Les Jésuites frileux à l'époque de la demande d'enquête
Commencent alors quatre années de bras de fer : il faut attendre que Jean-Pierre Martin-Vallas saisisse le Vatican pour qu'un groupe d'accueil et d'écoute soit créé en 2014, mais qui n'a jamais vraiment fonctionné. Selon Jean-Pierre Martin-Vallas cette structure ne servait qu'à enterrer les choses : "C'est un groupe qui est chargé d'inviter les victimes qui se sont plaintes à prendre du thé avec les jésuites, à écouter des paroles mielleuses et onctueuses, puis à repartir ayant refermé la boîte de Pandore, avec destination de ne plus jamais en parler ."

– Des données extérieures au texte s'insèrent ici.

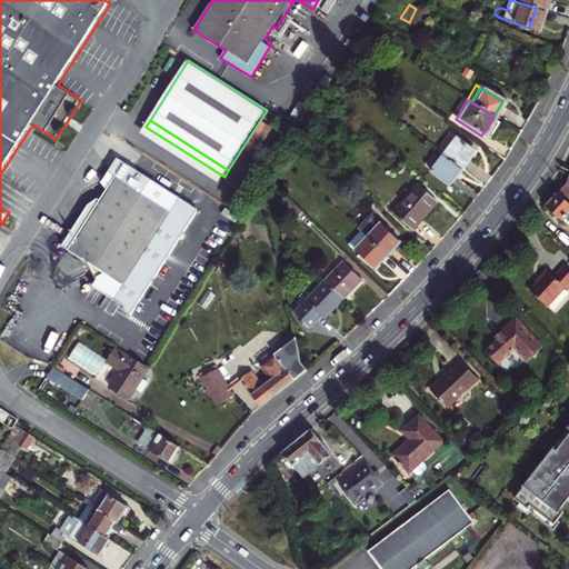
[(262,120),(256,136),(267,141),(273,126),(262,120)]
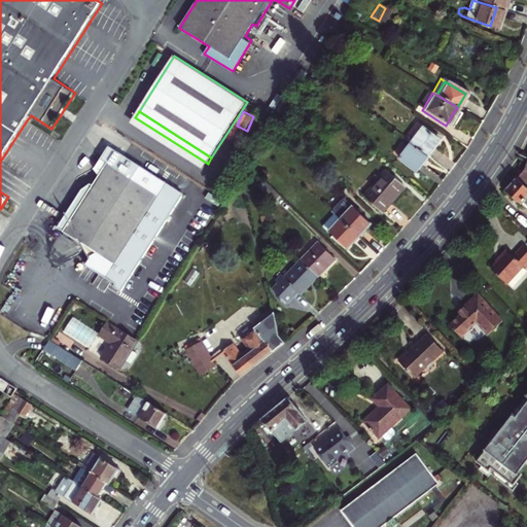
[(419,128),(407,143),(425,156),(431,148),(436,141),(419,128)]
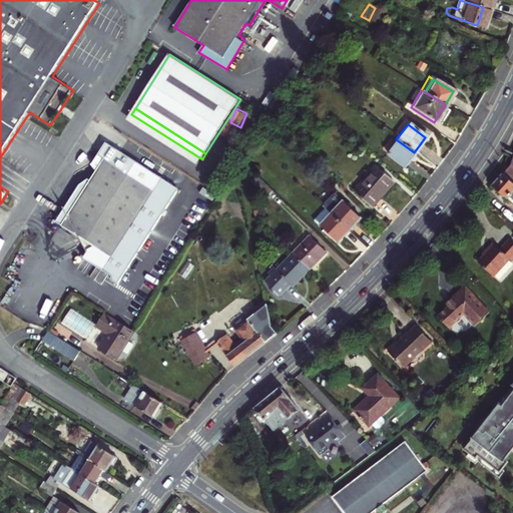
[(386,153),(403,166),(408,159),(414,152),(396,139),(386,153)]
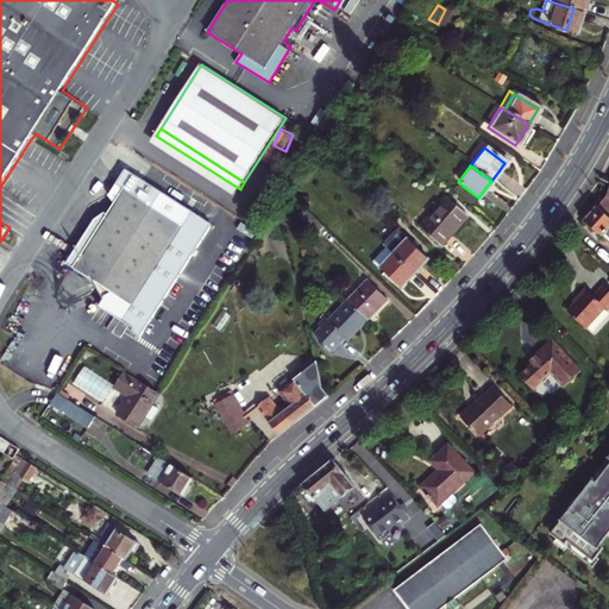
[(608,168),(598,195),(588,207),(578,219),(606,244),(608,239),(608,220),(608,218),(608,168)]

L'un des membres de ce groupe d'accueil, le père de Kergaradec reconnaît une certaine frilosité des Jésuites à l'époque face à la demande d'enquête : "Ça avait fait peur au début quand Jean-Pierre avait parlé d'une commission d'enquête. On s'était dit on n'est pas des enquêteurs professionnels, on ne sait pas comment s'y prendre. Mais il faut étudier ça de près ".
"Aujourd'hui une chose est sûre, j'envisage de dire aux personnes qui ont été victimes que nous sommes disponibles pour les entendre. Est-ce que je dois faire une enquête ? Honnêtement je ne peux pas vous répondre aujourd'hui"
Mais aujourd'hui, avec le contexte qu'offre depuis quelques semaines l'affaire Barbarin, les Jésuites semblent prendre un peu plus la mesure du problème et leur responsable, le père Grenet, qui s'était opposé à l'ouverture d'une enquête interne en 2010, semble avoir un peu évolué, puisque lui-même concède : "Aujourd'hui une chose est sûre, j'envisage de dire aux personnes qui ont été victimes que nous sommes disponibles pour les entendre. Est-ce que je dois faire une enquête ? Honnêtement je ne peux pas vous répondre aujourd'hui ".
Ces propos montrent toutefois qu’il y a encore beaucoup de chemin à parcourir, avant que la lumière ne soit faite sur ces affaires, comme l’a demandé la conférence des évêques de France.